Questa scenografia apocalittica (appunto!), però, è stata la stessa per tre quarti della penisola. Non solo il Lazio o le regioni meridionali, ma Veneto, Liguria, Piemonte, Toscana, Friuli Venezia Giulia ed Emilia Romagna hanno fatto i conti con gli effetti del maltempo, ognuno subendo i suoi importanti danni. Ma per i giornali e per i baluardi dispensatori di buoni consigli che popolano i social network, la Raggi non doveva permettersi di chiudere le scuole e soprattutto, se aveva previsto il maltempo, doveva mettere in sicurezza la città e permettere il normale sviluppo produttivo della capitale d’Italia. Che poi, romani e trapiantati, soprattutto meridionali, con tutta questa voglia di lavorare quando lampi, saette e vento a 100 km orari sferzano senza soluzione di continuità, è una rivelazione ben più sorprendente della già citata rivelazione riferita a San Giovanni evangelista.

E’ ovvio ed è scontato che Roma abbia bisogno di urgenti interventi sul territorio per metterlo in sicurezza e per dargli la veste regale che merita e che da troppi anni ha perso per colpa di altri.
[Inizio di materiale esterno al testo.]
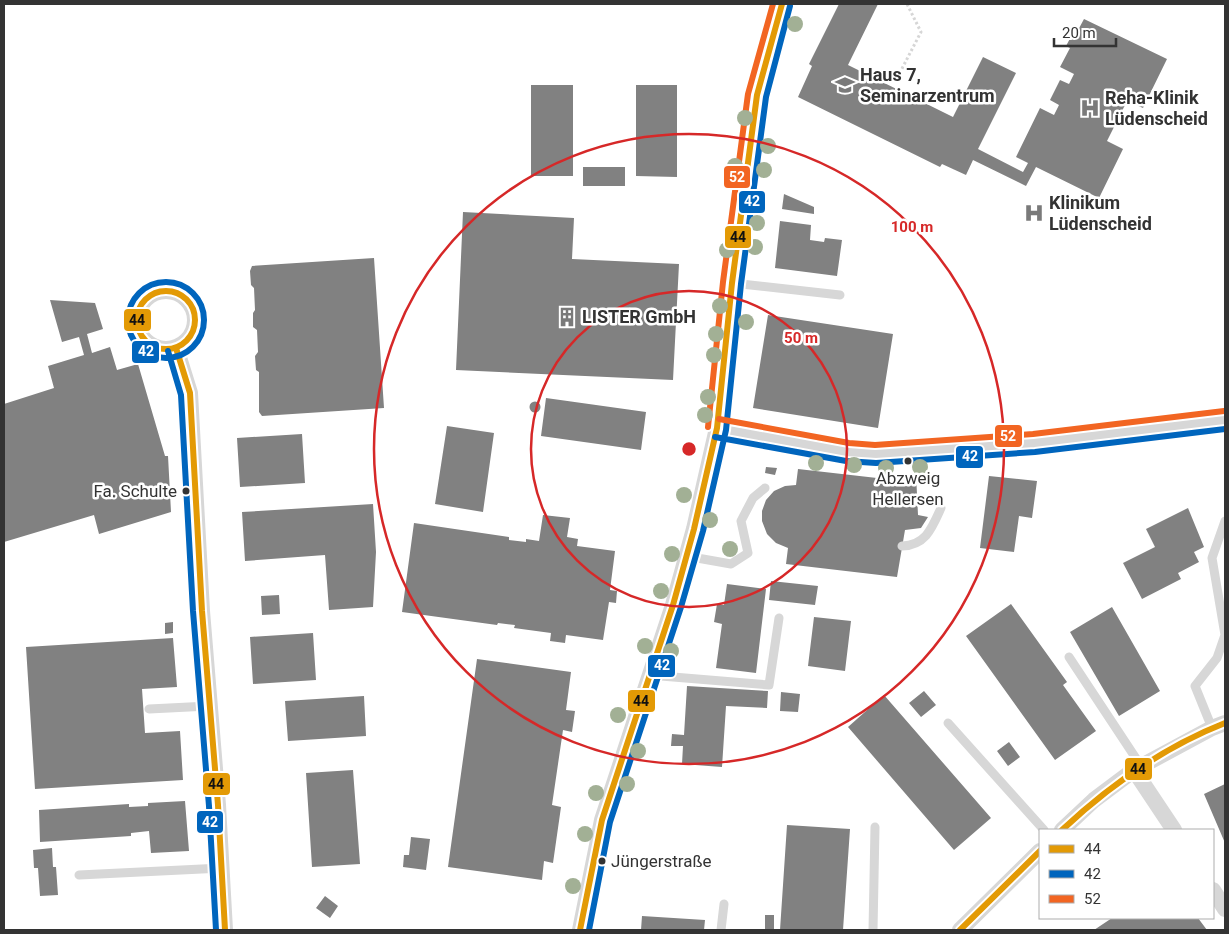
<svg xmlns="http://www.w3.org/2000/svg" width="1229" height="934" viewBox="0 0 1229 934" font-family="Roboto,sans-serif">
<rect width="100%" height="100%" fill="#fff"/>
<!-- building -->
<path fill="#818181" d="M839,4H878L848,65L953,117L983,57L1016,73L978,149L1023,172L1028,163L1016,157L1040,108L1054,115L1059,105L1050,100L1060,80L1069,84L1074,74L1060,67L1070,48L1066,46L1074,31L1077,32L1084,19L1167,59L1143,108L1127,101L1107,141L1123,149L1099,198L1036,167L1026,186L973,160L966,175L942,164L940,167L798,97L812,66L809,64Z
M531,85H573V176H531Z
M636,85H677V177L636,176Z
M583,167H625V186H583Z
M784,194L814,207V214L782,209Z
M463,212L574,218L572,259L679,264L673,380L456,370Z
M780,221L811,225L810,240L824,242L825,238L842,240L837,276L775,268Z
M374,258L384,408L262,416L259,412V372L256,370L255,356L258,352L257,330L253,327V313L255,310L254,288L251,285L250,271L252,266Z
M50,300L95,303L103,329L87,334L92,353L110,347L117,370L138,364L165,456H168L171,512L99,534L94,515L4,542V404L54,388L48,366L84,355L79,337L62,342Z
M768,315L893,334L878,428L753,408Z
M546,398L646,412L641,450L541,436Z
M529.5 407a5.5 5.5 0 1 1 11 0a5.5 5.5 0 1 1-11 0Z
M447,426L494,433L483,512L435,504Z
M302,434L305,483L240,487L237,438Z
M766,467L777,468L775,475L765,473Z
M798,469L877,478L878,475L916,474L918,515L928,517L921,528L905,530L897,577L786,564L788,548L776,543L767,534L762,521V511L766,500L774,491L785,486L796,485Z
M989,476L1037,481L1032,518L1019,516L1014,552L980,548Z
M373,504L376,552L373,607L329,610L325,555L245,561L242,512Z
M1188,508L1204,547L1194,552L1199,562L1178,573L1181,579L1142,599L1123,563L1155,547L1146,529Z
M543,515L570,518L567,537L578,539L577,546L615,551L610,590L617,591L616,603L609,602L603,640L566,635L565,643L550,641L551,633L514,628L515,625L498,623L497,625L402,612L414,523L509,537V540L526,542V539L539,541Z
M771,581L818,586L815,605L769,600Z
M727,584L766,589L756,673L716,668L722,624L714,622L717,604L724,605Z
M279,595L280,614L262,615L261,596Z
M1011,604L1067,682L1063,685L1096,731L1055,760L966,636Z
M1112,607L1160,691L1119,716L1070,632Z
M814,617L851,621L845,671L808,666Z
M173,622V633L165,634V623Z
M313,633L316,680L253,684L250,637Z
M173,638L177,687L142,689L145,733L180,731L183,780L35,789L26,647Z
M477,659L571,672L566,710L575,711L572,732L563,730L552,805L561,807L553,863L544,861L542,880L448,867Z
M687,686L768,691L767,708L726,706L722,767L682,764L683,746H671L672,734L684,735Z
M924,691L936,705L921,717L909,703Z
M781,692L800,694L798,712L780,711Z
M884,695L991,818L954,850L848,727Z
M364,696L366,736L288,741L285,701Z
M1009,742L1020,757L1008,766L997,751Z
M353,770L360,864L312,867L306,773Z
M1225,784V843L1204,794Z
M185,801L189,851L151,853L149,831L131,833V836L40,842L39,810L129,804V807L148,806V803Z
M787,825L850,829L843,930H780Z
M411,837L430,839L426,870L403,867L404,855H409Z
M52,848L53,867H56L58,895L40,896L38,868H34L33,850Z
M325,896L338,906L330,918L316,908Z
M765,915H774V930H765Z
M642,916L705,920L704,930H641Z
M1112,918H1198L1207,930H1094Z"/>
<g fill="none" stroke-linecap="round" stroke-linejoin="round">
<!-- path -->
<path stroke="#d6d6d6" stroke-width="3" stroke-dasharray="2.5 2.5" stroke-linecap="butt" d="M895,82L921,32L907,4"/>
<!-- service -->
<path stroke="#d7d7d7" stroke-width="9" d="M732,283L840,295
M902,546C926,545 932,528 941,508
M686,556L731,564L748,553L741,521L753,498L765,488
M1069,657L1141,766
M649,675L769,685L779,618
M149,709L209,706
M948,723L1044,830
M1212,728L1195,686L1217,658L1225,635L1212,558L1225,521
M79,875L222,868
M721,930L724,904
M873,930L875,827"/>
<!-- minor -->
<path stroke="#d7d7d7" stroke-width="16" d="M137 320a29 29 0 1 1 58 0a29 29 0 1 1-58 0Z
M176,348L190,393L202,611L218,805L225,930
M717,428L848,452L875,454L1034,443L1225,420
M1134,770L1174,830
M1062,830L1094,800L1134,770L1212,728L1225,723
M1213,890L1225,909
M580,930L602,820L673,605L694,529L717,428L732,283L757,95L782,4
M960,930L1040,851"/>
<defs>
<path id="bus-1" d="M137 320a29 29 0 1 1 58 0a29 29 0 1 1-58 0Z
M176,348L190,393L202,611L218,805L225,930
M1062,830C1110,785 1164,747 1225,723
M580,930L602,820L673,605L694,529L717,428L732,283L757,95L782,4
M960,930L1040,851"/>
<path id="bus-2" d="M128 320a38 38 0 1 1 76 0a38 38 0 1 1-76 0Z
M168,351L181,395L193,611L209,806L216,930
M715,437L846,461L876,463L1035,452L1225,429
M589,930L610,822L681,607L703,531L726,430L741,284L766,97L790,6"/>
<path id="bus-3" d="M719,419L849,443L875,445L1033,434L1224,411
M708,427L723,282L748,94L773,4"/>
</defs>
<!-- bus-1 casing -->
<use href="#bus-1" stroke="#fff" stroke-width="10"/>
<!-- bus-2 casing -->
<use href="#bus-2" stroke="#fff" stroke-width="10"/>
<!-- bus-3 casing -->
<use href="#bus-3" stroke="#fff" stroke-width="10"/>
<!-- bus-1 -->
<use href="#bus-1" stroke="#e39a05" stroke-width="6"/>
<!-- bus-2 -->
<use href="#bus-2" stroke="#0065bd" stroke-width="6"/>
<!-- bus-3 -->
<use href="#bus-3" stroke="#f26522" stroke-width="6"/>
</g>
<!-- trees -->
<g fill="#a2b095">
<circle cx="795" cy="24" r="8"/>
<circle cx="745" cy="118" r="8"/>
<circle cx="768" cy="146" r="8"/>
<circle cx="735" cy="166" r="8"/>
<circle cx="764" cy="170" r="8"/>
<circle cx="734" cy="181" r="8"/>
<circle cx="757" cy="223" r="8"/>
<circle cx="755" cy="247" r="8"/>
<circle cx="727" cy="250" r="8"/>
<circle cx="720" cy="306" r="8"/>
<circle cx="746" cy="322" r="8"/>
<circle cx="716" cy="334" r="8"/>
<circle cx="714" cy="355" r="8"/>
<circle cx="708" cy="397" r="8"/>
<circle cx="705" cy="415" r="8"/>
<circle cx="816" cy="463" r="8"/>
<circle cx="854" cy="465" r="8"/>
<circle cx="920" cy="467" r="8"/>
<circle cx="886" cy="468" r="8"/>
<circle cx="684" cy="495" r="8"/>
<circle cx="710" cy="520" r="8"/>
<circle cx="730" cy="549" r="8"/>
<circle cx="672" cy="554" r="8"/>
<circle cx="661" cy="591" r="8"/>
<circle cx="645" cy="646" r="8"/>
<circle cx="671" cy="651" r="8"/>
<circle cx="618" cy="715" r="8"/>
<circle cx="638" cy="751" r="8"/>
<circle cx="627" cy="784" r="8"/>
<circle cx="596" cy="793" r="8"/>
<circle cx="585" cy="834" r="8"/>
<circle cx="573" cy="886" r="8"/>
</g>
<!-- distance rings -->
<g fill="none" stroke="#d62828" stroke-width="2.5">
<circle cx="689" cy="449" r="158"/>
<circle cx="689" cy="449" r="315"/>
</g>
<!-- icons -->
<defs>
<symbol id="school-bare" viewBox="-9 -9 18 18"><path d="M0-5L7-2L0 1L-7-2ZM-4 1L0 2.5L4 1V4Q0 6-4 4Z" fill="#7a7a7a" stroke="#fff" stroke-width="2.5" paint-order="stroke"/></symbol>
<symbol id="hospital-bare" viewBox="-9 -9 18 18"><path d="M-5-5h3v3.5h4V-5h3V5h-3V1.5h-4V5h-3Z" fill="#7a7a7a" stroke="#fff" stroke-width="2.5" paint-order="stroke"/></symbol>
<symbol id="building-bare" viewBox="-9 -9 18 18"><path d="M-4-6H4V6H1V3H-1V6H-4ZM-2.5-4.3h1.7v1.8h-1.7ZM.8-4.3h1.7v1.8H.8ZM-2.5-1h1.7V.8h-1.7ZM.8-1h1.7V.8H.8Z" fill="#7a7a7a" stroke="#fff" stroke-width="2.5" paint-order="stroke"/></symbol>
</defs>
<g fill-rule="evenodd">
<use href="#school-bare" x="831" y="71" width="28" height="28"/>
<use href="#hospital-bare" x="1076" y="94" width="28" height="28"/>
<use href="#hospital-bare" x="1020" y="199" width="28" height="28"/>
<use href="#building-bare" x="553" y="303" width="28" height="28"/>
</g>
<!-- markers -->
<g fill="#333" stroke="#fff" stroke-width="2">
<circle cx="908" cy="461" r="4.5"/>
<circle cx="186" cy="491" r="4.5"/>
<circle cx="602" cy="861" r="4.5"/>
</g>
<g text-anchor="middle" stroke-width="5" stroke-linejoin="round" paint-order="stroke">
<!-- bus labels -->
<g font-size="17" fill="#333" stroke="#fff">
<text x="908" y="484">Abzweig<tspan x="908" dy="21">Hellersen</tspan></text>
<text x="177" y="497" text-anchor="end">Fa. Schulte</text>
<text x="611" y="867" text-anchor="start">Jüngerstraße</text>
</g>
<!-- poi labels -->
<g font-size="18" font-weight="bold" fill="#333" stroke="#fff" text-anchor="start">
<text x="860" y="81">Haus 7,<tspan x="860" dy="21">Seminarzentrum</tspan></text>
<text x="1105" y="104">Reha-Klinik<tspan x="1105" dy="21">Lüdenscheid</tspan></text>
<text x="1049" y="209">Klinikum<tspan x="1049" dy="21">Lüdenscheid</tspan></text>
<text x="582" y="323">LISTER GmbH</text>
</g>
</g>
<circle cx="689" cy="449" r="8" fill="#d62828" stroke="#fff" stroke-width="2.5"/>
<g font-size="15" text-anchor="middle" font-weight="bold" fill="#d62828" stroke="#fff" stroke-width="5" stroke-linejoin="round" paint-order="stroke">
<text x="912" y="232">100 m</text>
<text x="801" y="343">50 m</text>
</g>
<g stroke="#fff" stroke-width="2">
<rect x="723" y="165" width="28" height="24" rx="5" fill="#f26522"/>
<rect x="738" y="190" width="28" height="24" rx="5" fill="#0065bd"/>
<rect x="724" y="225" width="28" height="24" rx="5" fill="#e39a05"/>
<rect x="123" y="308" width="29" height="24" rx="5" fill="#e39a05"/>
<rect x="131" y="340" width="29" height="24" rx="5" fill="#0065bd"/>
<rect x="994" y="424" width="29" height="24" rx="5" fill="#f26522"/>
<rect x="955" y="445" width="29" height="24" rx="5" fill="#0065bd"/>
<rect x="647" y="654" width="29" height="24" rx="5" fill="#0065bd"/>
<rect x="627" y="689" width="29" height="24" rx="5" fill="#e39a05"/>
<rect x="1124" y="757" width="29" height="24" rx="5" fill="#e39a05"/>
<rect x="202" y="772" width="29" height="24" rx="5" fill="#e39a05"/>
<rect x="196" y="810" width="28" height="24" rx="5" fill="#0065bd"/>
</g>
<g font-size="14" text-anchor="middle" font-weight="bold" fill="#fff">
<text x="737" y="182">52</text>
<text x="752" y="206">42</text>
<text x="146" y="356">42</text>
<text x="1008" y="441">52</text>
<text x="970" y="461">42</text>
<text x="662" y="670">42</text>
<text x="210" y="827">42</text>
</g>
<g font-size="14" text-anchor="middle" font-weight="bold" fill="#111">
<text x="738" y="242">44</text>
<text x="137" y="325">44</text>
<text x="641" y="706">44</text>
<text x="1138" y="774">44</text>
<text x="216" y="789">44</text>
</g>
<!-- border -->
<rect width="1229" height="934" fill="none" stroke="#333333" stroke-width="10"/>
<!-- legend -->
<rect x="1039" y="829" width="175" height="90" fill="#ffffff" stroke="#adadad"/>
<rect x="1049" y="845" width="25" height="8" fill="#e39a05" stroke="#adadad"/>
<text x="1084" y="854" font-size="15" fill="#333333">44</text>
<rect x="1049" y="870" width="25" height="8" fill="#0065bd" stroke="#adadad"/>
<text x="1084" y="879" font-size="15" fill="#333333">42</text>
<rect x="1049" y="895" width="25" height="8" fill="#f26522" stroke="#adadad"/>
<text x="1084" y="904" font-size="15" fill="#333333">52</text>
<!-- scale -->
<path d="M1054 38v8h62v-8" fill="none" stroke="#333333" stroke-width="2.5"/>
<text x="1062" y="38" font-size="15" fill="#333333" stroke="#ffffff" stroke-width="4" paint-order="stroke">20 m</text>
</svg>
Ma indicare una sola persona, che pure ha le sue colpe, come la mandante di tutte le nefandezze che succedono nella città, è a dir poco, come direbbero qui, infame. Ma l’infamia, si sa, è propria di chi antepone i propri interessi a quelli di tutti gli altri… quindi se io non posso portare i miei figli a scuola, non so come arrivare a lavoro perché le strade sono chiuse e per due giorni sono costretto a stare a casa per godermi i bambini e sottrarre le mie ferie alle vacanze alle Maldive che avevo previsto di fare, e soprattutto addebito questo stato larvale imprevisto all’operato di una sola persona che non è Dio, allora non ci sono dubbi: sono un infame.

Chi ha una mente libera da preconcetti politici, capisce che si sta parlando di una situazione al limite della gestibilità amministrativa e che va ampiamente al di là delle aspettative burocratiche degli enti preposti alla prevenzione. L’ultimo bollettino parla di dieci vittime in tutta italia, di 170 persone bloccate sul passo dello Stelvio, ventitremila persone senza corrente elettrica in Friuli Venezia Giulia, acqua alta oltre i 160 cm a Venezia, il porto di Rapallo completamente distrutto, l’aeroporto di Genova chiuso per i detriti trasportati dal vento, Portofino isolata, oltre chiaramente alle devastazioni laziali. Certamente, ogni amministratore poteva prevedere e fare meglio il proprio lavoro, salvaguardare il territorio e metterlo in sicurezza. Ma criticarne uno solo perché è politicamente da attaccare in quanto rappresenta il nemico da abbattere, signori, è da infami.